How can we afford NOT to?

Confession of an ah-ha moment

When we got back from vacation, I decided I needed to retain a fragment of my vacation self. I decided I need to be intentional about resting, taking days just to play, relaxing.

We’ve been back less than a month. Three and half weeks if you want to be exactly. I spent Saturday playing. I took pictures of TheBoy. I baked. We spent the evening at friends’. But the idea of being at church 11 hours Sunday weighed on me. I dreaded the next morning, the next month. Three and half weeks and I was already starting to feel the beginnings of burn out. I didn’t understand it.

I can’t emphasis this enough…I absolutely LOVE working on Sundays. And yesterday was no exception. Once I was there (after an initial stressful moment because someone had moved my stuff) and in the midst of it, I didn’t want to be anywhere else. But I was still exhausted.

Sundays used to be one of my most energetic days. I remember vividly the feeling of vivacity.  I never felt run down or exhausted. I would joke it was super natural energy. But perhaps I shouldn’t have joked.

Here’s my confession – my “quiet times” lately have been quiet. They’ve been peaceful. But they haven’t been particularly God centered. Oh I’ve read my two minute devotionals. I’ve bowed my head and talked at Him for a little bit. I’ve skimmed over a few Psalms. And all the while my to-do list for the day has been churning in the back of my mind or I get distracted by another email I check “just for a second” after the devotional or I quickly set my Bible down for my car keys…  I have been moving further from “getting out of the way and letting God do…” and more towards “here’s what I need to do…”  And quite frankly, I don’t have the energy to be the mother, wife, volunteer, friend and employee that I need to…should….want to be.

It’s time I start my days with “You’re gonna have to get this one God” instead of “Okay, you’ve got 15 minutes”.  Things work a lot better when I do.

Perspective

I don’t HAVE to get up at 4:30 – 5:00.

I GET to emerge from my warm comfortable bed to sip gourmet coffee and snuggle in my comfy chair to enjoy quiet time.
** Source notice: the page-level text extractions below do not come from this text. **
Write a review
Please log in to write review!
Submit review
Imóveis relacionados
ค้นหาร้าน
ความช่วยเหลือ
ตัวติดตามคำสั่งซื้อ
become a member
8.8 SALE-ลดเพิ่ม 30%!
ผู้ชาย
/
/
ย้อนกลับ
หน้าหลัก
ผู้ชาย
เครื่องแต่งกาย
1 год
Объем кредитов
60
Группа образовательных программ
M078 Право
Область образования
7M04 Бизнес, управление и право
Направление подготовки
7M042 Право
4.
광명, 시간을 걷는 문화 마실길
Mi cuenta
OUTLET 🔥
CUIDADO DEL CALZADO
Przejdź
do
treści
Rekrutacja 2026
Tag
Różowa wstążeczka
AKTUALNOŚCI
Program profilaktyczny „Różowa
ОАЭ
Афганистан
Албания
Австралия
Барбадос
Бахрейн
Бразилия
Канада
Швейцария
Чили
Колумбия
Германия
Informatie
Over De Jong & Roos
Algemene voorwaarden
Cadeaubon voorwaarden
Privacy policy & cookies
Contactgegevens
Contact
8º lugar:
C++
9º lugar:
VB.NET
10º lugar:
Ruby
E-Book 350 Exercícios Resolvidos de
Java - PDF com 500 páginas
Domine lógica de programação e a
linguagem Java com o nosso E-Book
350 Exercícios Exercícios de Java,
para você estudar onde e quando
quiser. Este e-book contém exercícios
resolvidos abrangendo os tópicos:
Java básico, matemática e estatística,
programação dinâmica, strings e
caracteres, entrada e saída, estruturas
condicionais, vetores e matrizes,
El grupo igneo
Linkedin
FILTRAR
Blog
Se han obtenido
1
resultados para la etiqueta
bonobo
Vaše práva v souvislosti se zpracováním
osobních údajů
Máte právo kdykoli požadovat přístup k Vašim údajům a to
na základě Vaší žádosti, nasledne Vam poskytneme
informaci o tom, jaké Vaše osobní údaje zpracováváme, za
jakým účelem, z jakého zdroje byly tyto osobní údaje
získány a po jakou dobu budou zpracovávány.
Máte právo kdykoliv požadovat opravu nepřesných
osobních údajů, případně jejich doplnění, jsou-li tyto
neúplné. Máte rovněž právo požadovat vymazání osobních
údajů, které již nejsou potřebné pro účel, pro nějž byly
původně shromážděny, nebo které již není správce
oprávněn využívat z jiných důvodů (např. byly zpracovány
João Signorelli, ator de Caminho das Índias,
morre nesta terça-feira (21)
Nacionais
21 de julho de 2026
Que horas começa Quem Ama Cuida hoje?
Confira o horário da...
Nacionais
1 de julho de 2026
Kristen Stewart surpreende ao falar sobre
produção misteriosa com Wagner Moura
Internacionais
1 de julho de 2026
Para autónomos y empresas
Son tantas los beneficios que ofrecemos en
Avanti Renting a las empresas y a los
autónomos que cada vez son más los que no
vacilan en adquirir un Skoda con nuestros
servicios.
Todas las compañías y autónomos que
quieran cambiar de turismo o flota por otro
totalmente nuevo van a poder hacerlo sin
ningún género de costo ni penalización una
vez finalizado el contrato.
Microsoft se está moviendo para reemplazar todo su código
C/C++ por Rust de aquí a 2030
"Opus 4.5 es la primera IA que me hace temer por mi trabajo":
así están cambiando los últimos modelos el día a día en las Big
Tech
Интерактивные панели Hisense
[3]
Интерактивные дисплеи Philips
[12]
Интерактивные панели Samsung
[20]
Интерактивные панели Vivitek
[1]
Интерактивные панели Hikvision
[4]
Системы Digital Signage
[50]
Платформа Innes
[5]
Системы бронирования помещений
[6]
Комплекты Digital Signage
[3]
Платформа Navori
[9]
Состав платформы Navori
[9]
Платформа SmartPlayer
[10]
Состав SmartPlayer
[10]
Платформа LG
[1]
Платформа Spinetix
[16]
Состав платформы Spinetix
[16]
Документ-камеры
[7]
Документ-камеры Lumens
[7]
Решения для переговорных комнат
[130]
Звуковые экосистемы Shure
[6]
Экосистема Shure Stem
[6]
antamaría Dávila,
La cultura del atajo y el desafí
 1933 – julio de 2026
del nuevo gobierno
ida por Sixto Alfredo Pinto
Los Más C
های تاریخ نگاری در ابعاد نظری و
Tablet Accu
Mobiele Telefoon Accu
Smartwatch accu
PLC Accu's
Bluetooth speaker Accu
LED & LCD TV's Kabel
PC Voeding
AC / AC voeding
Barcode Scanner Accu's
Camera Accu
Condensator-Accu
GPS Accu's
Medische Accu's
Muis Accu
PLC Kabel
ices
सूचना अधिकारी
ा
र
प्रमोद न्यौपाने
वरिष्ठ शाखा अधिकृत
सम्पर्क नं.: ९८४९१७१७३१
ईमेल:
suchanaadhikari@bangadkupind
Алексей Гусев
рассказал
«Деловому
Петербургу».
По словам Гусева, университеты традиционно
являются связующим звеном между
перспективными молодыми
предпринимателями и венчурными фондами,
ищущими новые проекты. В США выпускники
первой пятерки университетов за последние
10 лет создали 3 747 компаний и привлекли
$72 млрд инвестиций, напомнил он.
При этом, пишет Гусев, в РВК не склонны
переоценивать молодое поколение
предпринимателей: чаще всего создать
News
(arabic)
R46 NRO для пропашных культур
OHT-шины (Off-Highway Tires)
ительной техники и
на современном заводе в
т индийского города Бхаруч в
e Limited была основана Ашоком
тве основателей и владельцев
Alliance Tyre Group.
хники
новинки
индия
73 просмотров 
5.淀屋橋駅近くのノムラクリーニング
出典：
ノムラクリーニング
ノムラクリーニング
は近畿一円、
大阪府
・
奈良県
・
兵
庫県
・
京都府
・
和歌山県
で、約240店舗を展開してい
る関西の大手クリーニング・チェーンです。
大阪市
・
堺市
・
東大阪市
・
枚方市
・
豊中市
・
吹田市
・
I don’t HAVE to go to the gym.

I GET to keep my fully functional body healthy.

I don’t HAVE to go to the office and deal with irritating people.

I GET the opportunity to interact with people God brings into my life…and help provide for my family.

I don’t HAVE to drink water.

I GET to enjoy fresh, clean, healthy water just steps from my desk. Or wherever I am.

I don’t HAVE to cook dinner or  make the boys’ lunches.

I GET to nourish my family with a variety of food that is both delicious, healthy & convenient.

I don’t HAVE to clean house.

I GET to maintain a nice, comfortable home for my family to enjoy and to welcome guests.

I don’t HAVE to do laundry.

I GET to enjoy a vast array of clean clothes.

I don’t HAVE to chauffer my boys all over the freakin valley.

I GET to spend quality time with them while transporting them to beneficial activities.

What do you GET to do?

Excellent Wife

It’s no secret that my husband spoils me incredibly. I often sit in awe that I have the privilage of being married to a man who is not only thoughtful, selfless, loving & generous, but also GETS me. Every gift he’s ever given me has been perfect (hello DSLR for my birthday!!) but it goes deeper than that.  He knows my moods and moodiness. He knows when I need a break. He is the husband I need.

But am I the wife he needs?

It’s easy to get caught up in this ideal of a perfect wife…the Proverbs 31 or Titus 10 woman. She’s productive and wise, serene and respectful. Her meals are always fabulous, her house is always spotless. She doesn’t know that  bad hair (or face) days exist. Her children are always angels. She’s multi talented and never snaps at her family. She supports her husband perfectly while weaving an elaborate wardrobe, dropping birthday cards in the mail on time and smiling peacefully. She’s flippin Mary Poppins.

And she doesn’t exist.

As women we tend to focus on what we SHOULD be doing…and what we’re not doing. But maybe what we should be focusing on is what our husbands consider important. What makes them feel loved? What makes them feel most relaxed in their home? The other day I asked Jon what he thought about me giving up make-up altogether. His response was to shrug and say “You’ll get ready faster, right?” He just didn’t care. If I never painted my nails again it wouldn’t faze him. But to some men that’s important. Maybe your husband would prefer a leisurely, hot dinner as a family but doesn’t care if the clean laundry is piled on the couch. Maybe clutter drives him nuts but he’ll happily eat a sandwich after work. I don’t know what it looks like in your house but maybe instead of striving to be the Proverbs 31 woman, we should instead strive to be the wife and partner our husband needs.

I’ll be the first to admit I’m not good at this. Where my husband is selfless and intuitive, I’m self involved and self centered. While it often seems like he can read my mind, I’m often at a loss on what’s going through his. I’ve been assuming he’d tell me if he wants me to do something differently. But maybe it’s time I take the initiative.